Give back the full listing exactly as it appears below.
_ _ _ _ _ _ _
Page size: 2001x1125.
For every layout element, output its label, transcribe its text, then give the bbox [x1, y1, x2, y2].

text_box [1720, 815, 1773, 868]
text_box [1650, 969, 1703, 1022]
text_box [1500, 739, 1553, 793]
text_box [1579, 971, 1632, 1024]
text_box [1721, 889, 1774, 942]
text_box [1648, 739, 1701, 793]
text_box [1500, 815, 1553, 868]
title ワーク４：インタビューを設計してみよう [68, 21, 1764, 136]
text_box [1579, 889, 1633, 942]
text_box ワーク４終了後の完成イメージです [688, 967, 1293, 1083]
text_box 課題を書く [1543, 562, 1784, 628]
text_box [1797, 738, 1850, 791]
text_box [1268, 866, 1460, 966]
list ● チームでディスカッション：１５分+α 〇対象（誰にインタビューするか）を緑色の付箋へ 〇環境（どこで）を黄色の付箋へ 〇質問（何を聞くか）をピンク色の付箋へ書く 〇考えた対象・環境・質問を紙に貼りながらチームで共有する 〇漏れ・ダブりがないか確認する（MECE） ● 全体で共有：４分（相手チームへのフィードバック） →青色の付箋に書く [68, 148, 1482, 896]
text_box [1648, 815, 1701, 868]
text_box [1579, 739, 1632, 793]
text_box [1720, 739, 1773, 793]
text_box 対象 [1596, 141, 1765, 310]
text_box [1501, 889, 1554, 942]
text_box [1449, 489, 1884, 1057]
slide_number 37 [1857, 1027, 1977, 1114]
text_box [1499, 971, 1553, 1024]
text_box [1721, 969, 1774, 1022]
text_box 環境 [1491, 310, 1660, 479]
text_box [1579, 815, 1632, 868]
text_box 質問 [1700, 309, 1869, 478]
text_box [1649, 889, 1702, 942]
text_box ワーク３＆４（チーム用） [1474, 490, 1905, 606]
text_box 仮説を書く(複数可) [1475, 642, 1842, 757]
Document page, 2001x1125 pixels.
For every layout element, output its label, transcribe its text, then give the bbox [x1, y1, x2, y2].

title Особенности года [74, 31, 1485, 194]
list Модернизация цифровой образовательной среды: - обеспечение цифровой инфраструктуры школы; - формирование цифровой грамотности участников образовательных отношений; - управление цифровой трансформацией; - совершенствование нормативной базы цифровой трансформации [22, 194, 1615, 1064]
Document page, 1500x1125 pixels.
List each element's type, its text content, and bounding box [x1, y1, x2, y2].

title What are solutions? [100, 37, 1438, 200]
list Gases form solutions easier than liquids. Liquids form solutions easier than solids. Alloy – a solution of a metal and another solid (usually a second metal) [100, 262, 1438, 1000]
_ _ _ _ _ _ _
■ Answer box
Page size: 2001x1125.
For every layout element, output its label, transcribe its text, then give the bbox [x1, y1, x2, y2].

text_box [1720, 815, 1773, 868]
text_box [1650, 969, 1703, 1022]
text_box [1500, 739, 1553, 793]
text_box [1579, 971, 1632, 1024]
text_box [1721, 889, 1774, 942]
text_box [1648, 739, 1701, 793]
text_box [1500, 815, 1553, 868]
title ワーク４：インタビューを設計してみよう [68, 21, 1764, 136]
text_box [1579, 889, 1633, 942]
text_box ワーク４終了後の完成イメージです [688, 967, 1293, 1083]
text_box 課題を書く [1543, 562, 1784, 628]
text_box [1797, 738, 1850, 791]
text_box [1268, 866, 1460, 966]
list ● チームでディスカッション：１５分+α 〇対象（誰にインタビューするか）を緑色の付箋へ 〇環境（どこで）を黄色の付箋へ 〇質問（何を聞くか）をピンク色の付箋へ書く 〇考えた対象・環境・質問を紙に貼りながらチームで共有する 〇漏れ・ダブりがないか確認する（MECE） ● 全体で共有：４分（相手チームへのフィードバック） →青色の付箋に書く [68, 148, 1482, 896]
text_box [1648, 815, 1701, 868]
text_box [1579, 739, 1632, 793]
text_box [1720, 739, 1773, 793]
text_box 対象 [1596, 141, 1765, 310]
text_box [1501, 889, 1554, 942]
text_box [1449, 489, 1884, 1057]
slide_number 37 [1857, 1027, 1977, 1114]
text_box [1499, 971, 1553, 1024]
text_box [1721, 969, 1774, 1022]
text_box 環境 [1491, 310, 1660, 479]
text_box [1579, 815, 1632, 868]
text_box 質問 [1700, 309, 1869, 478]
text_box [1649, 889, 1702, 942]
text_box ワーク３＆４（チーム用） [1474, 490, 1905, 606]
text_box 仮説を書く(複数可) [1475, 642, 1842, 757]
Document page, 2001x1125 pixels.
For every layout element, output its label, transcribe its text, then give the bbox [x1, y1, x2, y2].

title Особенности года [74, 31, 1485, 194]
list Модернизация цифровой образовательной среды: - обеспечение цифровой инфраструктуры школы; - формирование цифровой грамотности участников образовательных отношений; - управление цифровой трансформацией; - совершенствование нормативной базы цифровой трансформации [22, 194, 1615, 1064]
Document page, 1500x1125 pixels.
List each element's type, its text content, and bounding box [x1, y1, x2, y2].

title What are solutions? [100, 37, 1438, 200]
list Gases form solutions easier than liquids. Liquids form solutions easier than solids. Alloy – a solution of a metal and another solid (usually a second metal) [100, 262, 1438, 1000]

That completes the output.